The maximum fine for fly-tipping is £50,000 and/or a five-year prison sentence, yet 83% of court-imposed fines in the past six years have been below £500.
Only two people have been given the maximum fine since new guidelines were introduced in 2014.
Those guidelines are now being updated and the CLA, together with other professional bodies and councils, has written to the Sentencing Council asking it to consider changes that would lead to court fines for fly-tipping exceeding fixed penalty notices (FPN).
They also want the clean-up costs of littering on private land to be included in fines – currently farmers must meet the removal and disposal cost of waste deposited on their land.
Fly-tipping in the countryside has risen sharply during Covid; at times there has been restricted access to council waste recycling centres and unscrupulous waste criminals have continued to blight the countryside with large-scale fly-tipping.

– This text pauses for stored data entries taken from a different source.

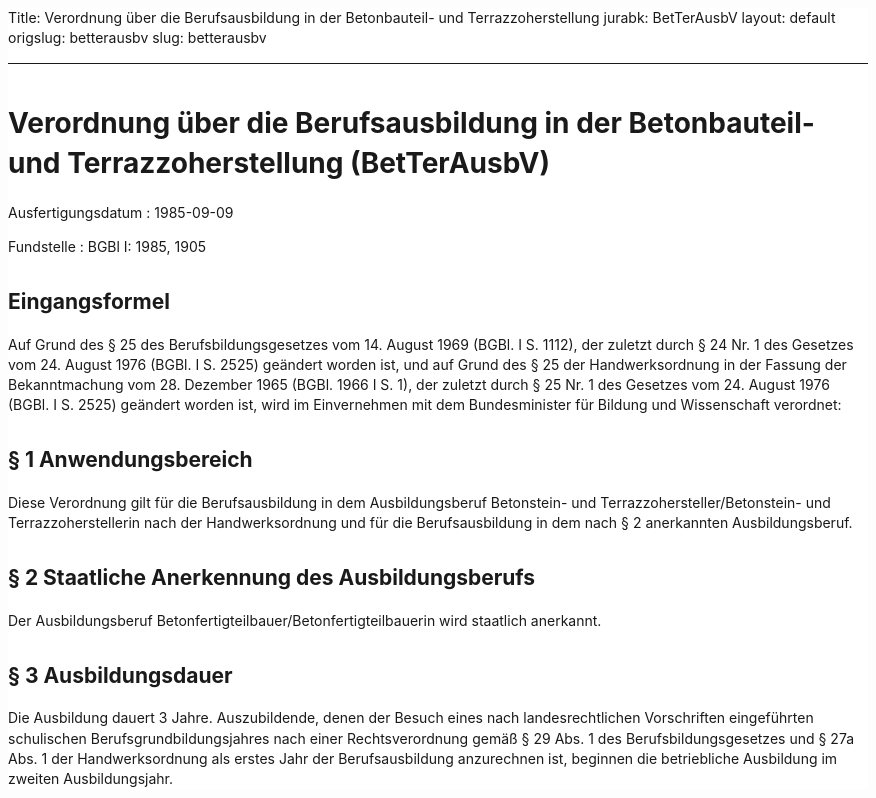 Title: Verordnung über die Berufsausbildung in der Betonbauteil- und Terrazzoherstellung
jurabk: BetTerAusbV
layout: default
origslug: betterausbv
slug: betterausbv

---

# Verordnung über die Berufsausbildung in der Betonbauteil- und Terrazzoherstellung (BetTerAusbV)

Ausfertigungsdatum
:   1985-09-09

Fundstelle
:   BGBl I: 1985, 1905



## Eingangsformel

Auf Grund des § 25 des Berufsbildungsgesetzes vom 14. August 1969
(BGBl. I S. 1112), der zuletzt durch § 24 Nr. 1 des Gesetzes vom 24.
August 1976 (BGBl. I S. 2525) geändert worden ist, und auf Grund des §
25 der Handwerksordnung in der Fassung der Bekanntmachung vom 28.
Dezember 1965 (BGBl. 1966 I S. 1), der zuletzt durch § 25 Nr. 1 des
Gesetzes vom 24. August 1976 (BGBl. I S. 2525) geändert worden ist,
wird im Einvernehmen mit dem Bundesminister für Bildung und
Wissenschaft verordnet:


## § 1 Anwendungsbereich

Diese Verordnung gilt für die Berufsausbildung in dem Ausbildungsberuf
Betonstein- und Terrazzohersteller/Betonstein- und
Terrazzoherstellerin nach der Handwerksordnung und für die
Berufsausbildung in dem nach § 2 anerkannten Ausbildungsberuf.


## § 2 Staatliche Anerkennung des Ausbildungsberufs

Der Ausbildungsberuf Betonfertigteilbauer/Betonfertigteilbauerin wird
staatlich anerkannt.


## § 3 Ausbildungsdauer

Die Ausbildung dauert 3 Jahre. Auszubildende, denen der Besuch eines
nach landesrechtlichen Vorschriften eingeführten schulischen
Berufsgrundbildungsjahres nach einer Rechtsverordnung gemäß § 29 Abs.
1 des Berufsbildungsgesetzes und § 27a Abs. 1 der Handwerksordnung als
erstes Jahr der Berufsausbildung anzurechnen ist, beginnen die
betriebliche Ausbildung im zweiten Ausbildungsjahr.

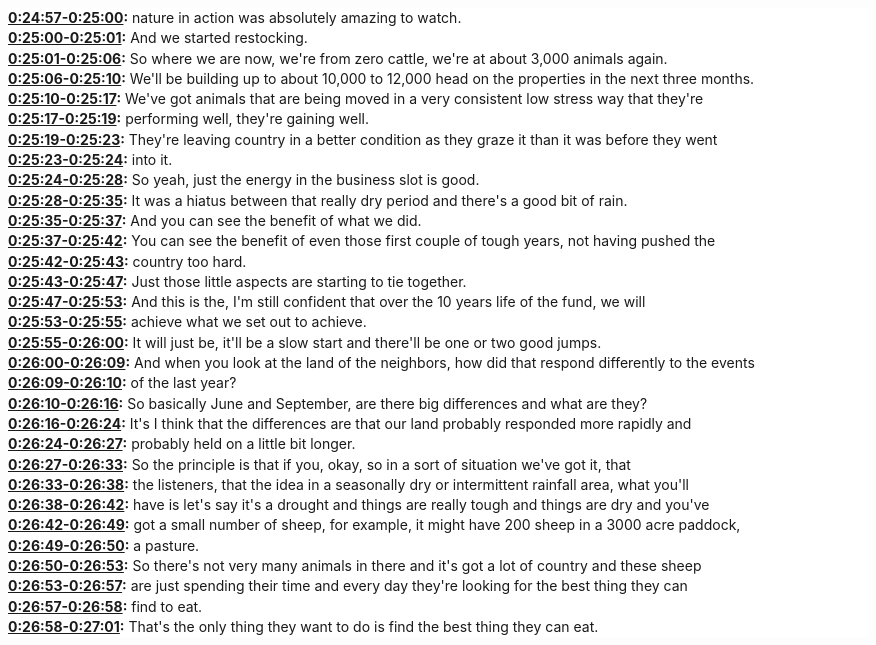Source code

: **[0:24:57-0:25:00](https://investinginregenerativeagriculture.com/2017/02/07/tony-lovell/#t=0:24:57):**  nature in action was absolutely amazing to watch.  
**[0:25:00-0:25:01](https://investinginregenerativeagriculture.com/2017/02/07/tony-lovell/#t=0:25:00):**  And we started restocking.  
**[0:25:01-0:25:06](https://investinginregenerativeagriculture.com/2017/02/07/tony-lovell/#t=0:25:01):**  So where we are now, we're from zero cattle, we're at about 3,000 animals again.  
**[0:25:06-0:25:10](https://investinginregenerativeagriculture.com/2017/02/07/tony-lovell/#t=0:25:06):**  We'll be building up to about 10,000 to 12,000 head on the properties in the next three months.  
**[0:25:10-0:25:17](https://investinginregenerativeagriculture.com/2017/02/07/tony-lovell/#t=0:25:10):**  We've got animals that are being moved in a very consistent low stress way that they're  
**[0:25:17-0:25:19](https://investinginregenerativeagriculture.com/2017/02/07/tony-lovell/#t=0:25:17):**  performing well, they're gaining well.  
**[0:25:19-0:25:23](https://investinginregenerativeagriculture.com/2017/02/07/tony-lovell/#t=0:25:19):**  They're leaving country in a better condition as they graze it than it was before they went  
**[0:25:23-0:25:24](https://investinginregenerativeagriculture.com/2017/02/07/tony-lovell/#t=0:25:23):**  into it.  
**[0:25:24-0:25:28](https://investinginregenerativeagriculture.com/2017/02/07/tony-lovell/#t=0:25:24):**  So yeah, just the energy in the business slot is good.  
**[0:25:28-0:25:35](https://investinginregenerativeagriculture.com/2017/02/07/tony-lovell/#t=0:25:28):**  It was a hiatus between that really dry period and there's a good bit of rain.  
**[0:25:35-0:25:37](https://investinginregenerativeagriculture.com/2017/02/07/tony-lovell/#t=0:25:35):**  And you can see the benefit of what we did.  
**[0:25:37-0:25:42](https://investinginregenerativeagriculture.com/2017/02/07/tony-lovell/#t=0:25:37):**  You can see the benefit of even those first couple of tough years, not having pushed the  
**[0:25:42-0:25:43](https://investinginregenerativeagriculture.com/2017/02/07/tony-lovell/#t=0:25:42):**  country too hard.  
**[0:25:43-0:25:47](https://investinginregenerativeagriculture.com/2017/02/07/tony-lovell/#t=0:25:43):**  Just those little aspects are starting to tie together.  
**[0:25:47-0:25:53](https://investinginregenerativeagriculture.com/2017/02/07/tony-lovell/#t=0:25:47):**  And this is the, I'm still confident that over the 10 years life of the fund, we will  
**[0:25:53-0:25:55](https://investinginregenerativeagriculture.com/2017/02/07/tony-lovell/#t=0:25:53):**  achieve what we set out to achieve.  
**[0:25:55-0:26:00](https://investinginregenerativeagriculture.com/2017/02/07/tony-lovell/#t=0:25:55):**  It will just be, it'll be a slow start and there'll be one or two good jumps.  
**[0:26:00-0:26:09](https://investinginregenerativeagriculture.com/2017/02/07/tony-lovell/#t=0:26:00):**  And when you look at the land of the neighbors, how did that respond differently to the events  
**[0:26:09-0:26:10](https://investinginregenerativeagriculture.com/2017/02/07/tony-lovell/#t=0:26:09):**  of the last year?  
**[0:26:10-0:26:16](https://investinginregenerativeagriculture.com/2017/02/07/tony-lovell/#t=0:26:10):**  So basically June and September, are there big differences and what are they?  
**[0:26:16-0:26:24](https://investinginregenerativeagriculture.com/2017/02/07/tony-lovell/#t=0:26:16):**  It's I think that the differences are that our land probably responded more rapidly and  
**[0:26:24-0:26:27](https://investinginregenerativeagriculture.com/2017/02/07/tony-lovell/#t=0:26:24):**  probably held on a little bit longer.  
**[0:26:27-0:26:33](https://investinginregenerativeagriculture.com/2017/02/07/tony-lovell/#t=0:26:27):**  So the principle is that if you, okay, so in a sort of situation we've got it, that  
**[0:26:33-0:26:38](https://investinginregenerativeagriculture.com/2017/02/07/tony-lovell/#t=0:26:33):**  the listeners, that the idea in a seasonally dry or intermittent rainfall area, what you'll  
**[0:26:38-0:26:42](https://investinginregenerativeagriculture.com/2017/02/07/tony-lovell/#t=0:26:38):**  have is let's say it's a drought and things are really tough and things are dry and you've  
**[0:26:42-0:26:49](https://investinginregenerativeagriculture.com/2017/02/07/tony-lovell/#t=0:26:42):**  got a small number of sheep, for example, it might have 200 sheep in a 3000 acre paddock,  
**[0:26:49-0:26:50](https://investinginregenerativeagriculture.com/2017/02/07/tony-lovell/#t=0:26:49):**  a pasture.  
**[0:26:50-0:26:53](https://investinginregenerativeagriculture.com/2017/02/07/tony-lovell/#t=0:26:50):**  So there's not very many animals in there and it's got a lot of country and these sheep  
**[0:26:53-0:26:57](https://investinginregenerativeagriculture.com/2017/02/07/tony-lovell/#t=0:26:53):**  are just spending their time and every day they're looking for the best thing they can  
**[0:26:57-0:26:58](https://investinginregenerativeagriculture.com/2017/02/07/tony-lovell/#t=0:26:57):**  find to eat.  
**[0:26:58-0:27:01](https://investinginregenerativeagriculture.com/2017/02/07/tony-lovell/#t=0:26:58):**  That's the only thing they want to do is find the best thing they can eat.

The CLA says sentences handed down by courts don’t always match the severity of the crime or reflect the costs incurred by the public purse, and are therefore not a deterrent for offenders.
It has signed a letter sent to the Sentencing Council by councillor Eric Buckmaster, chairman of the Hertfordshire Waste Partnership, which also calls for wider use of community sentences focusing on clearing litter and fly-tipping when a defendant doesn’t have the means to pay a fine.
The signatories believe this approach would be “widely supported” by the public and would lead to greater recognition of the issue.
The letter says average fines issued by the courts are currently below the level of a FPN – fines in Hertfordshire were on average £341 in 2018/19 and £365 in 2019/20, compared with the £400 fixed penalty maximum.
It also points to the use of suspended prison sentences as an effective deterrent against re-offending; sentences imposed on anyone convicted of fly-tipping for a second time should not be suspended, it says.
Offer cash incentives to catch culprits, says farmer
A farmer says cash rewards by local authorities in return for evidence of acts of fly-tipping could be a money-saver for the public purse.
Richard Heady, whose land in Buckinghamshire is a target for fly-tippers, supports the campaign for tougher sentences.
He had to meet the £800 cost of clearing up two incidents of fly-tipping – although one of the culprits was caught and was ordered to pay Mr Heady £400 for his costs.
Mr Heady reckons court fines should never be lower than the cost of dealing with an incident.
“The penalty needs to be far greater than the cost of getting rid of goods that have been illegally dumped, otherwise if someone has dumped two or three loads they are going to have made money from it.”
Mr Heady suggests rewards could be an incentive for the public to get involved in the anti-littering campaign.
“There will be dashcam footage, photographic evidence that could convict offenders,” he said.
“If there was a reward of, say, £50 offered by councils for reports that lead to a conviction, I think we would see much more reporting of these incidents.”